Странника влечет родина, сказал целитель. Поспеши домой, странник.

Да, да, поспеши домой, странник, точно. Ты же провел в пути, как ты говоришь, больше шестидесяти лет, вот ты и улыбаешься, оглядывая свой новый дом. Так это одна из Его маленьких загадок, чем был бы мир без загадок и стишков. Сплошные напыщенные церемонии, как на похоронах. Однако, как хорошо, должно быть, оказаться наконец среди своих, дома! Поистине, лучше этого может быть только одна вещь. Нет, две.

И что это за вещи, Якуб?

Первое — женщина, которую любишь, второе — ребенок, которого она тебе дарит. Но об этом можешь не думать, потому что у тебя скоро будет и то и другое.

У меня?

Конечно, это же читается у тебя по глазам яснее ясного. Давай-ка я скажу дочери, что к ужину у нас гость, я проголодался за всеми этими разговорами о дальних странах. Как здорово найти на исходе дня то, что потерял раньше. Ну вот, ты уже не просто улыбаешься, а смеешься. Зачем смеяться над человеком только потому, что он никогда нигде не был и ничего не совершил? Смеху будет достаточно, когда народ увидит нас вместе, у тебя голова в небесах, моя на земле.
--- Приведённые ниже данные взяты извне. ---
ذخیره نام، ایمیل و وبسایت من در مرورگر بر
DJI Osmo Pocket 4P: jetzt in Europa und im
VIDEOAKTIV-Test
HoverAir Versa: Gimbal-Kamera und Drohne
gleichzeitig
Рядом мы будем смотреться забавно, и они будут смеяться, но не обращай внимания, тут уж ничего не поделаешь, к тому все идет, так уж тому и быть.

Чему, Якуб?

Тому, что я заметил только что в твоих глазах, зачем ты пытался это скрыть? Твоей женитьбе на моей дочери, конечно. Не пройдет и года, как будет и сын. Но почему ты смеешься в третий раз, о бывший хаким? Ты даже этого не прочел в своей потерянной книге, которую я нашел тебе сегодня? Ты не знал, что этот пригорочек в Йемене когда-нибудь станет тебе домом и что это давным-давно записано? И то, что ты искал так долго, — это покой вот этого самого шатра?